— Description of the task —
Give back each line of the data exactly as it reads, minus the pictures.

— Input data —
_ _ _
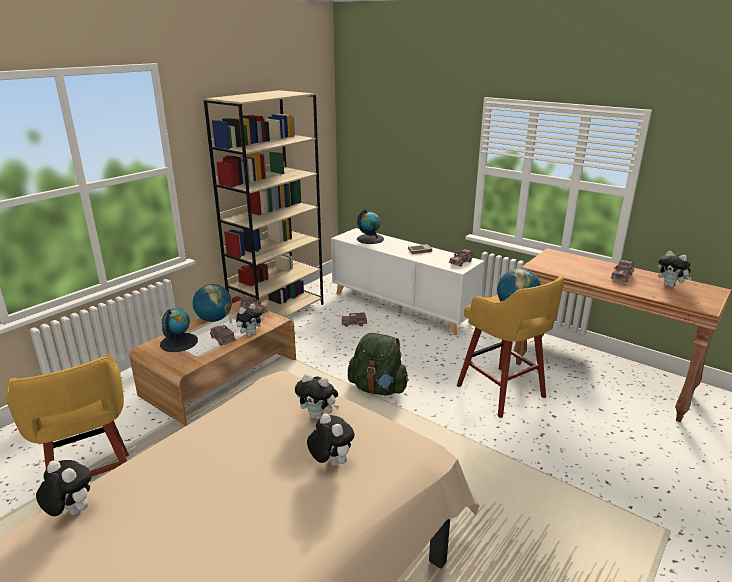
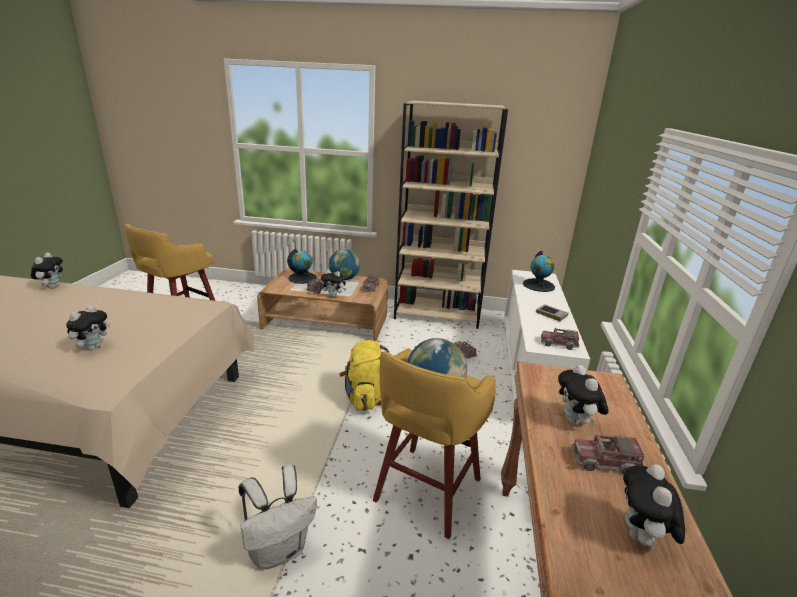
camera: 60 degrees right, 0 degrees up
plush toy [295,374,339,420] -> plush toy moved to [558,365,608,425]
green backpack [348,333,409,395] -> yellow backpack [339,340,389,411]
none -> white backpack [239,464,317,569]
_ _ _
— Solution —
camera: 60 degrees right, 0 degrees up
plush toy [295,374,339,420] -> plush toy moved to [558,365,608,425]
green backpack [348,333,409,395] -> yellow backpack [339,340,389,411]
none -> white backpack [239,464,317,569]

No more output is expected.